The Cann Group Ltd (ASX: CAN) share price has built on its early gains and pushed significantly higher in late morning trade.
At one stage the medicinal cannabis company’s shares were up over 35% to a record high of $3.90. It has since given back a bit of this gain, but still sits higher by 29% at $3.70.
Incredibly this means that Cann Group’s shares have rallied a massive 1,130% since listing on the ASX at 30 cents per share in May of last year.
As I mentioned earlier, Australian pot stocks have stormed higher today after the Federal Government changed regulations to allow the export of medicinal cannabis.
Health Minister Greg Hunt made the decision in order to help the developing domestic medicinal cannabis market to grow further.
Whilst this is a major positive for all pot stocks, including the likes of Auscann Group Holdings Ltd (ASX: AC8) and Creso Pharma Ltd (ASX: CPH), investors appear to be betting on Cann Group being a big winner due to its sizeable production capacity.

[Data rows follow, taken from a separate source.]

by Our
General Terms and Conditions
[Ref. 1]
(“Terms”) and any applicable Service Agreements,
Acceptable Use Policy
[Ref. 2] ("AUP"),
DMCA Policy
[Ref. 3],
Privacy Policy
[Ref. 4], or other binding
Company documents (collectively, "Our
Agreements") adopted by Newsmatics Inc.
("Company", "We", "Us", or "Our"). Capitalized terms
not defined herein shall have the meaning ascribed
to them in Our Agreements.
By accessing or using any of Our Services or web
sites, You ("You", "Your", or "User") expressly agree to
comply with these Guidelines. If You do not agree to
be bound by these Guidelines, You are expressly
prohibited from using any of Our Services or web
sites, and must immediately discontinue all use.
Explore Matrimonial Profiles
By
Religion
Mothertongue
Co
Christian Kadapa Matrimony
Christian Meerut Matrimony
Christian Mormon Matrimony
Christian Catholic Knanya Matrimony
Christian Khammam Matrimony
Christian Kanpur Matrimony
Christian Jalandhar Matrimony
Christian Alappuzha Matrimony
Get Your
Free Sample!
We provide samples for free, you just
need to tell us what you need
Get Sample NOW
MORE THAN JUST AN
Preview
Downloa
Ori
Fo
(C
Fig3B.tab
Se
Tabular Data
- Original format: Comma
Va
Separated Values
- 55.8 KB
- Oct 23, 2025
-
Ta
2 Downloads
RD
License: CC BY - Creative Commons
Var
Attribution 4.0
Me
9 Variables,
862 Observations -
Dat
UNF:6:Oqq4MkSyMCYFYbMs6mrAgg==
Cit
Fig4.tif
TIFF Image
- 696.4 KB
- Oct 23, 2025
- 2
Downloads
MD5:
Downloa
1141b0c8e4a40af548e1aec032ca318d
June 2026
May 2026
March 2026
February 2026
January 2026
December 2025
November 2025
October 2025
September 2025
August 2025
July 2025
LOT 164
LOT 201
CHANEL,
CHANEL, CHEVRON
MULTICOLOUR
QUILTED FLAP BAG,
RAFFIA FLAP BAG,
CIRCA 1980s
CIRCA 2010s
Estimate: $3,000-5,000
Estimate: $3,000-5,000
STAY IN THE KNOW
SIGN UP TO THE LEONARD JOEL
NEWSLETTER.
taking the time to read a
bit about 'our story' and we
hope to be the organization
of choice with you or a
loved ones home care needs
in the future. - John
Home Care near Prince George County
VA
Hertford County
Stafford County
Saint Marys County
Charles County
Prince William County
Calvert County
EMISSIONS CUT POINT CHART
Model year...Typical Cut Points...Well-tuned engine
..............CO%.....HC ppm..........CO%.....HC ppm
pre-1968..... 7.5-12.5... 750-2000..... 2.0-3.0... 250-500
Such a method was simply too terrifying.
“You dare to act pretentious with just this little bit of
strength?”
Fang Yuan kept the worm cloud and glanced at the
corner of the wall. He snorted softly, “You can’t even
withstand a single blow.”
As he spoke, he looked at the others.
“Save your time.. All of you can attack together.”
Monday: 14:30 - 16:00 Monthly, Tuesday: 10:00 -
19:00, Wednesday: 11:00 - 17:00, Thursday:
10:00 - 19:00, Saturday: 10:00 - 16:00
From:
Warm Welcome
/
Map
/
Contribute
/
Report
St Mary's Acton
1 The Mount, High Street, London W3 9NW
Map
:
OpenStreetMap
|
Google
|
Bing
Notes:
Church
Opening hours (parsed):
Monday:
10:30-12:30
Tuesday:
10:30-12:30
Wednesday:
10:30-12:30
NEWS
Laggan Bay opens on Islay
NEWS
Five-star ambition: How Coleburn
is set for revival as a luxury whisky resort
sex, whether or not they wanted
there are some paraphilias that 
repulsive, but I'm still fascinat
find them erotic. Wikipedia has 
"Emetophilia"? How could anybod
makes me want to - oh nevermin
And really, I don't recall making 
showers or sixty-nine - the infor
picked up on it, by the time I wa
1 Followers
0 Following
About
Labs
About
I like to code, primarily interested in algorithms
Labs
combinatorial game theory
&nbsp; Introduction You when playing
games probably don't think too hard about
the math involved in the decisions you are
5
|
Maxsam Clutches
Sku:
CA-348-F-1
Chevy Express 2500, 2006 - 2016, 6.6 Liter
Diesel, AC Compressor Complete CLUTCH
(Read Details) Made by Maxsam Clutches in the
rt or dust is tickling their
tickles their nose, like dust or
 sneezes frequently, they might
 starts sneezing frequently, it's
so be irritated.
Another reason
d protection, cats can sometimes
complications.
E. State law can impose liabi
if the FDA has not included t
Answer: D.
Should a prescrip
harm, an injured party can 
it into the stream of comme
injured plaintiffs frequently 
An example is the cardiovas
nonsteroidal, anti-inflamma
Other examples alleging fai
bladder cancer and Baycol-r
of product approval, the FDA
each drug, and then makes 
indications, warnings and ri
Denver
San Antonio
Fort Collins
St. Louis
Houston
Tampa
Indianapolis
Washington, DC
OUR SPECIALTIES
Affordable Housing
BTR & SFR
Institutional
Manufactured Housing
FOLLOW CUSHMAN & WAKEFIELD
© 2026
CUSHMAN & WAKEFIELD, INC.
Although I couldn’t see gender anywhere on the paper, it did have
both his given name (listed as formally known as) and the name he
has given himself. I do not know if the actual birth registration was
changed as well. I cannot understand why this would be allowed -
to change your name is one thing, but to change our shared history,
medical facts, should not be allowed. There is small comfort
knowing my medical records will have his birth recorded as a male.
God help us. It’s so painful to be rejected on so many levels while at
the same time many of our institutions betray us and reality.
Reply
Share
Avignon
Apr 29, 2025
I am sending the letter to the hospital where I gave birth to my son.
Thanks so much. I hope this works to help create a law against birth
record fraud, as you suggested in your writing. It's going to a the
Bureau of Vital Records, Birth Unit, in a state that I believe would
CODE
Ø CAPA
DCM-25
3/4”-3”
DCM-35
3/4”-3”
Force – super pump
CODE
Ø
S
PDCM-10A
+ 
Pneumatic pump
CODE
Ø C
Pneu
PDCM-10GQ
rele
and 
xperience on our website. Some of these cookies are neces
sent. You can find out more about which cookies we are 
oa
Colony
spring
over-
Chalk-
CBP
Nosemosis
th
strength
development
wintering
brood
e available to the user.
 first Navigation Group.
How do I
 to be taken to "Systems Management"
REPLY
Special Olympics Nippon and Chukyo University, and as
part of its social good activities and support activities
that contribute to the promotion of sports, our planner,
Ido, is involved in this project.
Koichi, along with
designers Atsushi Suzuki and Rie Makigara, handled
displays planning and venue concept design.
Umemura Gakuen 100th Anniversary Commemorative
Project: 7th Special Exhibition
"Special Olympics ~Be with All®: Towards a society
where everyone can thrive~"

Cann Group recently commissioned its second production facility and is progressing plans to develop a 16,000m2 state of the art cultivation, research and development, and manufacturing facility as part of its phase three expansion. The new facility will incorporate approximately 9,600m2 of “flowering” production area.
Is it too late to invest?
With a market capitalisation approaching $400 million, there certainly is a lot of future growth built into Cann Group’s share price now. This does make a risky proposition for investors.
I would suggest investors hold off an investment in Cann Group for the time being and wait to see how things unfold over the next few months. I suspect profit-taking could present investors with better entry points in the future.